Monitoring blade vibrations and tip clearance

  • 10-Jul-2008 04:33 EDT
Blade_Failures.jpg

Example of severe blade damage to an axial-flow compressor, caused by vibrations inducing crack formation.

In service, the rotor blades of axial-flow compressors of turbine engines undergo high alternating aerodynamic forces that are exciting the blades to vibrate. Possible causes are the pressure distributions in the gas flow resulting from the engine intake geometry or the stator vane cascades or from aerodynamic instabilities like flutter and surge. The blades respond with vibrations, with the amplitudes in many cases significantly varying from blade to blade, due to manufacturing tolerances and blade-to-blade interactions. Severe vibratory loads may cause cracks and ultimately blade failure, which frequently leads to total engine failure.

While this “just” results in delays and extra costs during the development phase, engine failure in a production aircraft means a substantial risk to passengers. “Therefore, it is of paramount importance to monitor blade vibrations and potential blade crack formation during development,” said Michael Zielinski, Consultant for Special Measurement Technologies at the Engine Controls & Testing Division of MTU Aero Engines GmbH, based at Munich, Germany. “This particularly applies to initial runs when measuring results are not yet available and parameters like variable vane angles have not yet been optimized.”

The company has developed a combined noncontact blade vibration and tip clearance measurement system, called BSSM (Berührungslose Schwingungs- und Spaltmessung, or noncontact vibration and clearance measurement) to prevent damage from occurring on development engines and to facilitate reliable prediction of the blade life.

BSSM makes use of capacitive probes mounted in the compressor casing above the rotor blades. “Despite the wide signal shape of these probes, accurate time-triggering and voltage level measurement for the following vibration and tip clearance analyses are achieved by signal digitalization in conjunction with intelligent software algorithms,” explained Zielinski. Per rotor stage the system hardware includes six capacitive probes, high-frequency probe driver modules, and a personal computer with an analog digital converter board. The probe signals are directly read into the computer. Signal analysis, i.e., timing and amplituding, is carried out by software. The capacitive probes, also developed and manufactured at MTU, reliably work at up to 700°C without cooling.

“We are routinely using BSSM and its real-time capability as an instrument to monitor our compressors during rig and engine testing and are continuously developing the system that is currently in its fourth generation,” said Zielinski. Compared with strain gauges, this technique provides notable advantages: It is noncontacting, senses all blades, and reduces costs because it eliminates the need for rotor instrumentation and for telemetry. During several rig and engine tests, BSSM outputs were directly compared with strain-gauge results to validate the system precision, and the data matched within a 20% span.

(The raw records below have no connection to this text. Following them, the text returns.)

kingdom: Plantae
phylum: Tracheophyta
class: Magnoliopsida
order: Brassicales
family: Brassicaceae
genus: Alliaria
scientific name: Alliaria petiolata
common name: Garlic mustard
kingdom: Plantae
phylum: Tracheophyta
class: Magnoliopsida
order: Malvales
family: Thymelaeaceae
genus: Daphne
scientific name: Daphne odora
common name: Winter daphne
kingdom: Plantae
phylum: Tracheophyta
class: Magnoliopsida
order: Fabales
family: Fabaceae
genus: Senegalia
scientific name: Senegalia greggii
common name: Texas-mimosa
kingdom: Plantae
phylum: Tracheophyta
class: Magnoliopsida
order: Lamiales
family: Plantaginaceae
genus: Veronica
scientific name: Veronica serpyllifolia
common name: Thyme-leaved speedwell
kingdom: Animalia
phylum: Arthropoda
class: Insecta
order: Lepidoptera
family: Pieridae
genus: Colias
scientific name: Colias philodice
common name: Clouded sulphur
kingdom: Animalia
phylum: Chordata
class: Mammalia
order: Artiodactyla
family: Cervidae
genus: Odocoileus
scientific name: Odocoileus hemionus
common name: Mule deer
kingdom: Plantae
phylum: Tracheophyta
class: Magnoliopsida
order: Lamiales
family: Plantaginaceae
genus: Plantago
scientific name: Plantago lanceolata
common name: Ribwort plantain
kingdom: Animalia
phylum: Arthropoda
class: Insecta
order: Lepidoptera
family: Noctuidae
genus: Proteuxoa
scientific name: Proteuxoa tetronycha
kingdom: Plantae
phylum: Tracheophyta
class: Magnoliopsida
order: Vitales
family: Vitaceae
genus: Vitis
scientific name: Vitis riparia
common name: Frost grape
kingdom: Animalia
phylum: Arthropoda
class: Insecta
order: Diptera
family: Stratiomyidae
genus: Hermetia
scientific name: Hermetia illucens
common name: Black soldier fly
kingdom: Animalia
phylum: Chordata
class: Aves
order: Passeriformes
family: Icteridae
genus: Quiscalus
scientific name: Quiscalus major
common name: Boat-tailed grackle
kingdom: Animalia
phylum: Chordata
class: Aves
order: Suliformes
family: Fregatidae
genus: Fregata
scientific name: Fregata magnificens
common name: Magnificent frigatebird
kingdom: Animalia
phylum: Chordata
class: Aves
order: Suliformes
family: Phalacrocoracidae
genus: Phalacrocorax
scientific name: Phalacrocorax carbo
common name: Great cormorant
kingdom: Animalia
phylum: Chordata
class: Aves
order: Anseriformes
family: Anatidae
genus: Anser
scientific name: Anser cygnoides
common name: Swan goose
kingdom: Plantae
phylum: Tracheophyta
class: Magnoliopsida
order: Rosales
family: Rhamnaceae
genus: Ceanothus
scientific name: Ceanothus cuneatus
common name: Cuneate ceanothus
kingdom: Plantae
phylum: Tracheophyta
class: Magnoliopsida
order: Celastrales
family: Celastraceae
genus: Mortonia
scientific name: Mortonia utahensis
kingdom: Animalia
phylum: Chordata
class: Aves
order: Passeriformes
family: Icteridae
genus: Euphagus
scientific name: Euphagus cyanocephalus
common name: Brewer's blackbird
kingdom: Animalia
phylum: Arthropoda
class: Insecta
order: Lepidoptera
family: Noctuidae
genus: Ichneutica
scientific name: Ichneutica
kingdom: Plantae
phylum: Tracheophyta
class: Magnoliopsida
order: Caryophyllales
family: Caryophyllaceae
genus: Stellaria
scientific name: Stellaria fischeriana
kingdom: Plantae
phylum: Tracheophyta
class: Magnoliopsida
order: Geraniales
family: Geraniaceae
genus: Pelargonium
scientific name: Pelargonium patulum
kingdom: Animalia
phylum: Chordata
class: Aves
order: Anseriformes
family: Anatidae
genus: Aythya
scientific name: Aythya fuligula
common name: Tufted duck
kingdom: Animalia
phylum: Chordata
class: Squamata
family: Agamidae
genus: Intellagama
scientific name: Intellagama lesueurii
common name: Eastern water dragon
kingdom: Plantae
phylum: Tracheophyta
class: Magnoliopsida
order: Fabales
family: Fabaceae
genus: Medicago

 “Measuring the gap between the blade tips and the compressor casing is also an important part of engine development,” Zielinski confirmed. As large clearances translate into lower efficiency caused by greater leakage flow, the clearance is designed as small as possible: Compressors of production engines are running with gap widths that are in the magnitude of just 1 mm or less to achieve good efficiency. “However, efficiency is just one important aspect. Optimizing the surge margin, which deteriorates as the gap grows, is another,” said the BSSM expert.

Since tip clearance is affected as a function of speed by centrifugal force and thermal effects, measurements are required to verify engine design. While the rotor diameters vary instantaneously with the centrifugal force, rotor disks, blades, and casings respond to temperature variations of the gas stream. “This results in a complex clearance behavior over speed and time. Casing distortions and radial rotor movements, which are a result of imbalances or acceleration forces in flight, can also affect tip clearance,” he noted. BSSM meets both purposes, vibration and clearance measurement, because the signal voltage variation generated by the blade tips when passing the probes can be correlated to blade tip clearances.

Two blade crack detection methods are also integrated in the system: One exploits the phenomenon that resonance positions shift in the presence of a crack. The other method uses the observation that cracked blades show characteristic deformation patterns at the blade tip under aero-loads and centrifugal force when compared to the undamaged blade condition.

The near-future challenge for BSSM occurs in the air, Zielinski added: “Currently we are preparing to use the BSSM system for a fully automated flutter detection application that monitors all low pressure compressor stages of a turboprop engine in the flying testbed.”